Automatic voter registration (AVR) may sound obscure, but it’s a fast track to permanent Democrat power — so, naturally, activists are working around the clock to pass it in the states and Congress.

Modern elections are usually won by the party that turns out the bigger base. Left-wing strategists believe their victory hinges on astronomically high Democratic turnout. Whether that’s true or not matters less than their perception that it worked to oust President Donald Trump in 2020 and saved the left from catastrophe in the 2022 midterms, even when Republicans won the popular vote nationwide by a bigger percentage margin than Hillary Clinton won in 2016. 

That’s what AVR is all about: bloating voter rolls to juice Democrat votes. It works because the left has spent close to a decade-and-a-half and untold billions of dollars building a get-out-the-vote machine that abuses IRS charity laws to win elections. 

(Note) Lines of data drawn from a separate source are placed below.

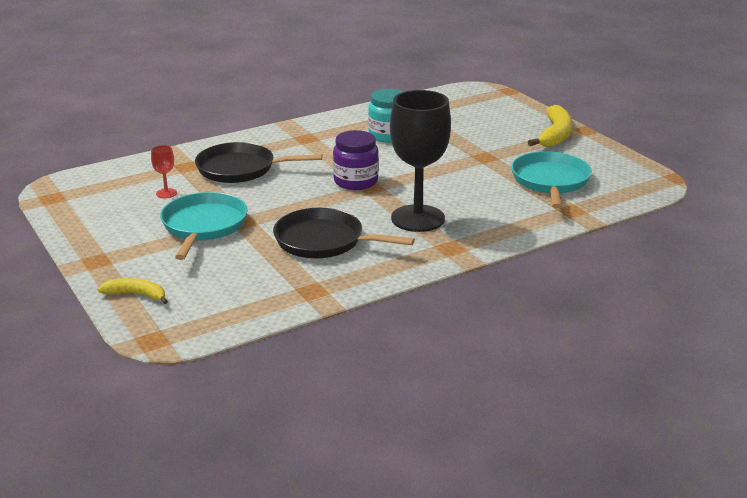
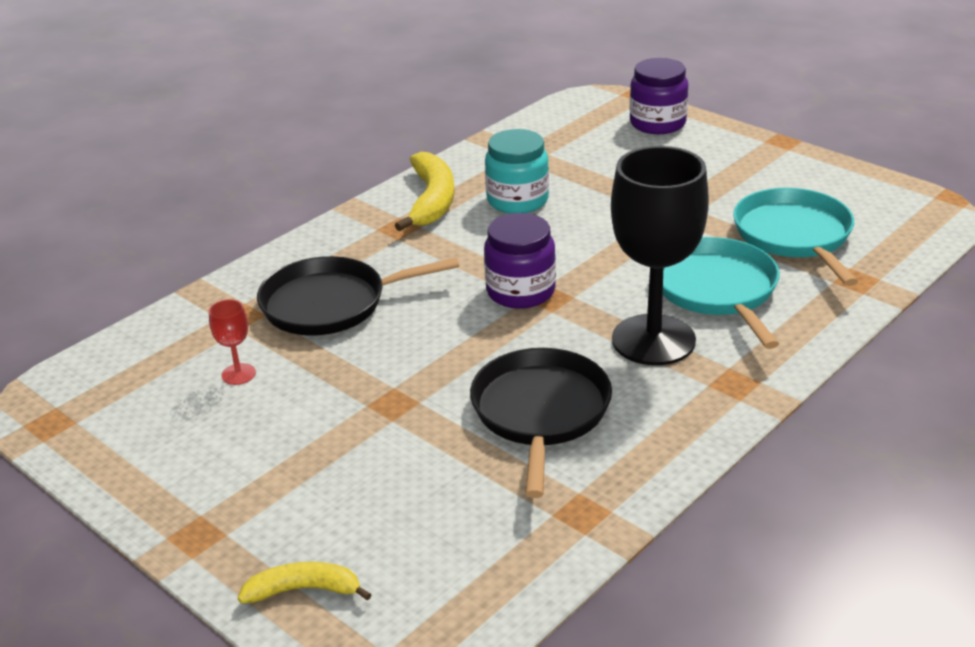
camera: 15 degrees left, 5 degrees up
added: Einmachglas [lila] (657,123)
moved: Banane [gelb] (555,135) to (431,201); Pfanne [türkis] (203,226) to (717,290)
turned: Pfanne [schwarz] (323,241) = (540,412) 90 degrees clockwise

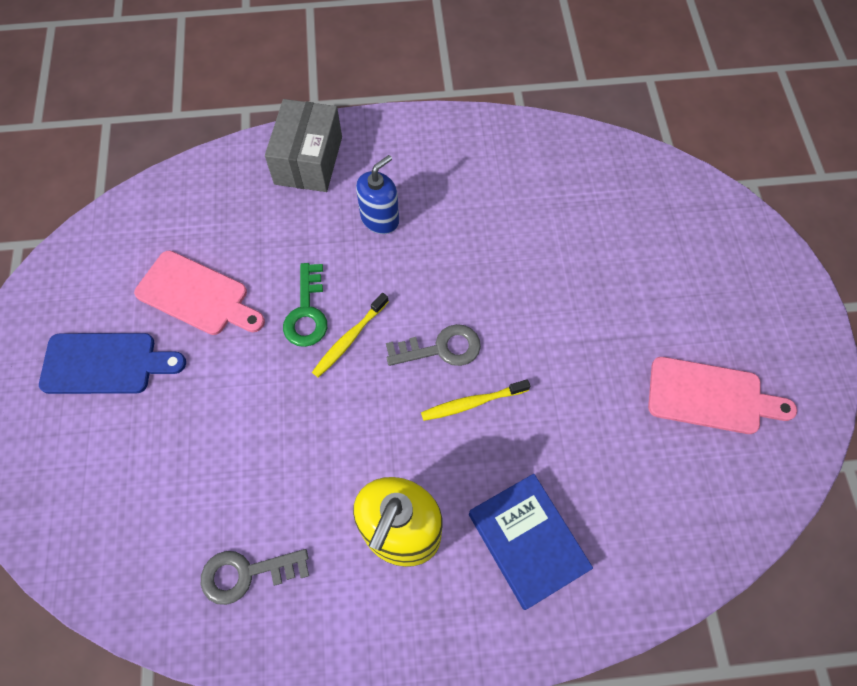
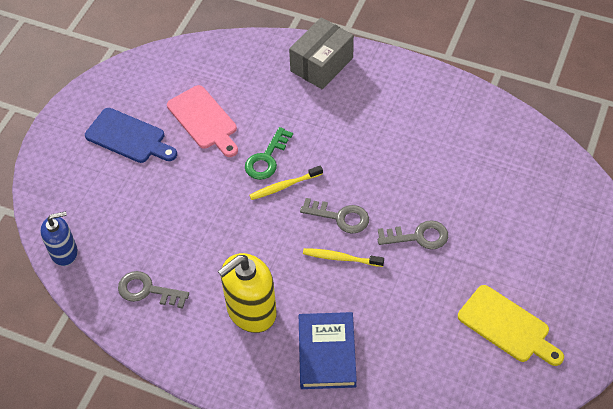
camera: 30 degrees right, 10 degrees down
added: Schlüssel [grau] (418,237)
moved: Seifenspender [blau] (380,219) to (64,252)
recoloured: Schneidebrett [rosa] (710,396) to Schneidebrett [gelb] (507,326)

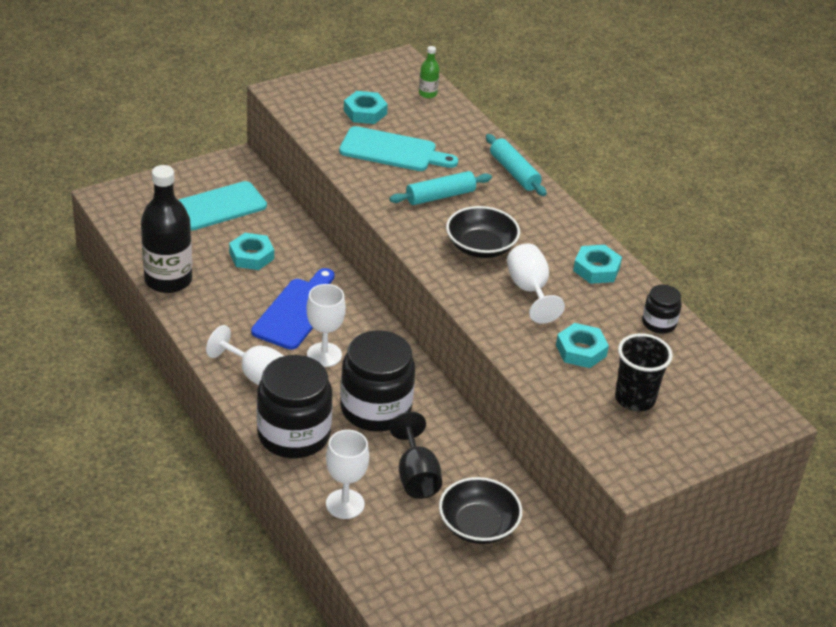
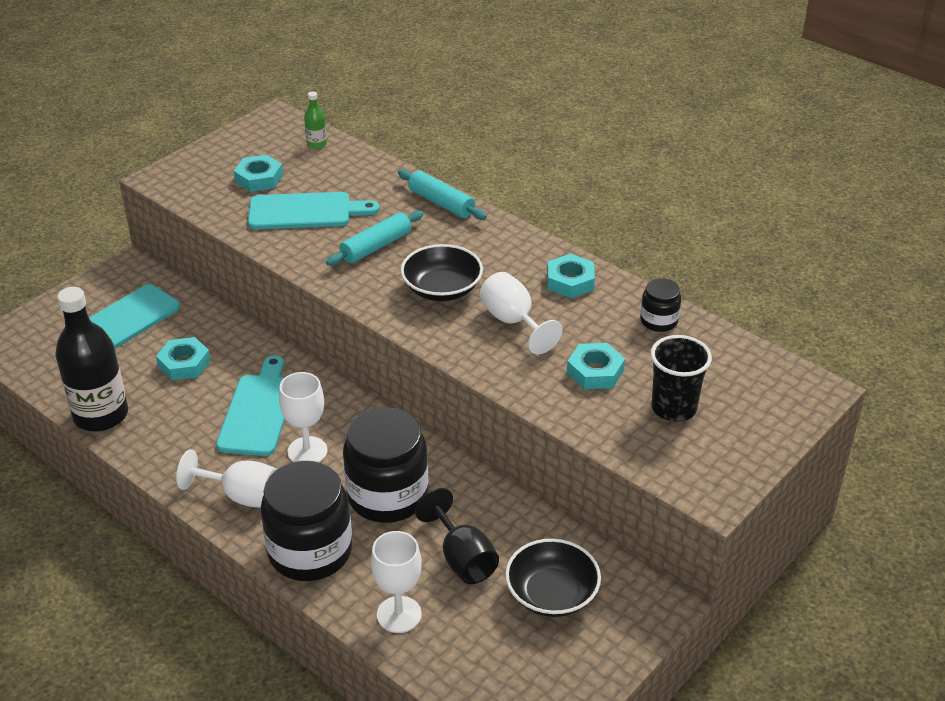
camera: 15 degrees left, 0 degrees up
recoloured: Schneidebrett [blau] (297,311) to Schneidebrett [türkis] (258,411)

Under normal rules, eligible Americans must register to vote on their own initiative, usually at their county registrar or online through the state motor vehicle department. It’s a simple, fair thing to ask people to show an interest in voting and then verify their identity before they cast a ballot; that’s how our country has run elections for nearly 250 years. 

AVR transforms that opt-in system into an opt-out mess by adding virtually everyone with a heartbeat to state voter rolls, instantly and dramatically expanding the pool of registered voters for the left to cynically tap into. Don’t want to be added to a publicly accessible list? Too bad — it’s on you to take the initiative to unregister, Democrats say.

How many voters are we talking about? 158 million ballots were cast in 2020. Yet Demos, the think tank of the far left and an AVR champion, estimates there are as many as 77 million eligible-but-unregistered individuals nationwide — folks who could lawfully vote but may not until they’re registered to vote in their respective states.